*Problem requirements*:
Write out, from the entries below, exactly the lines that run between the lines holding "<source format=sv>" and "logic Y2, Y4;", inclusive, and stop there.

*Data supplied*:
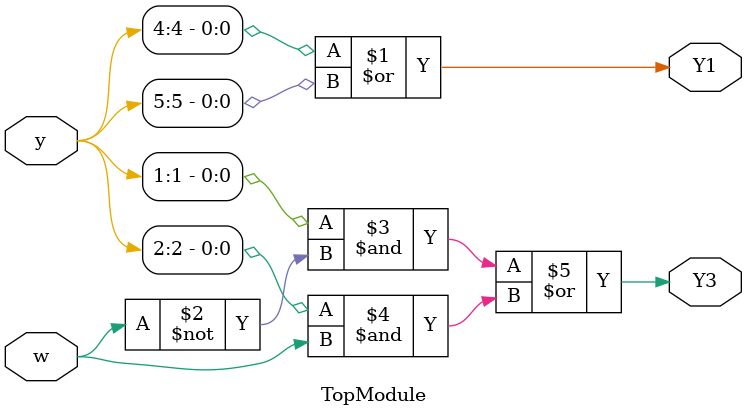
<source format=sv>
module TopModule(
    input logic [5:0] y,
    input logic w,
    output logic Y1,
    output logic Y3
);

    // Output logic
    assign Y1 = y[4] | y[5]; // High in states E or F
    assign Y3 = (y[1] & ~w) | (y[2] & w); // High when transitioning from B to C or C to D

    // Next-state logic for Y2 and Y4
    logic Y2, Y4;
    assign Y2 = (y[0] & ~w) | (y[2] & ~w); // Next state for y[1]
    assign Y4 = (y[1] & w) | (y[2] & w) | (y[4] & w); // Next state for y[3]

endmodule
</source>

* * *

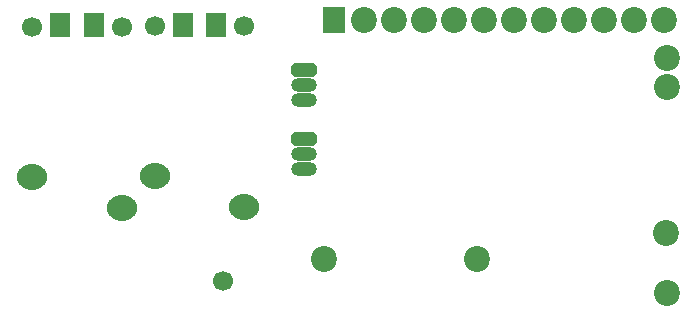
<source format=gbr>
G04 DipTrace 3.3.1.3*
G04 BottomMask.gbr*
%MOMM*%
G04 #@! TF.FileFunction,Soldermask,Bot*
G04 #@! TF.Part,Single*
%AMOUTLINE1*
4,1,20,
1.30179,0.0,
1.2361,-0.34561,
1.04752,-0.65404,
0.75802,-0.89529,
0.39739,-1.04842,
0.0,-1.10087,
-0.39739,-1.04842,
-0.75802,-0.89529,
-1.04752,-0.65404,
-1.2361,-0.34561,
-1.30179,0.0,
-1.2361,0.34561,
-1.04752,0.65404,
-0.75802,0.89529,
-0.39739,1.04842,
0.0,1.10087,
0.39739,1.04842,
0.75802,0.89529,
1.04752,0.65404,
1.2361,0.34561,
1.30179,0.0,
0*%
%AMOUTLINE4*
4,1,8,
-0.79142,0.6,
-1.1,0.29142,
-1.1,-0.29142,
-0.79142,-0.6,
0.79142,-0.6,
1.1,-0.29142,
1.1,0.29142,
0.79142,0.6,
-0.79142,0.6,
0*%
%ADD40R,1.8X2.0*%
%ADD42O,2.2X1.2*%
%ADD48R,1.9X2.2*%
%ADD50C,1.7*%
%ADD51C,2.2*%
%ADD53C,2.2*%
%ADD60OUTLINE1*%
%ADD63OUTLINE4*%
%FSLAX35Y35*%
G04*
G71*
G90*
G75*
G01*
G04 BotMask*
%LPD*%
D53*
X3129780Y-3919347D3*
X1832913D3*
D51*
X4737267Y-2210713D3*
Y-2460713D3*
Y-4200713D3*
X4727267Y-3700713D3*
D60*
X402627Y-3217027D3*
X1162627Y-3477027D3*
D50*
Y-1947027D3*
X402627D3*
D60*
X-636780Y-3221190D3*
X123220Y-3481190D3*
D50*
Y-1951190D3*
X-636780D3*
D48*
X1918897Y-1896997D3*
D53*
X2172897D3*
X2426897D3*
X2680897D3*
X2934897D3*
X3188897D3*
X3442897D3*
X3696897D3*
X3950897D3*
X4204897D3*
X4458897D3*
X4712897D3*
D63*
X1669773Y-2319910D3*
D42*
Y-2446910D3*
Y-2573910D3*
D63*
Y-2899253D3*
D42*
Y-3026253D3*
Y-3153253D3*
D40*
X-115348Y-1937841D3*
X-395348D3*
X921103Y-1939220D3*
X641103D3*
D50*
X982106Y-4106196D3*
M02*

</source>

*Reply*:
<source format=sv>
module TopModule(
    input logic [5:0] y,
    input logic w,
    output logic Y1,
    output logic Y3
);

    // Output logic
    assign Y1 = y[4] | y[5]; // High in states E or F
    assign Y3 = (y[1] & ~w) | (y[2] & w); // High when transitioning from B to C or C to D

    // Next-state logic for Y2 and Y4
    logic Y2, Y4;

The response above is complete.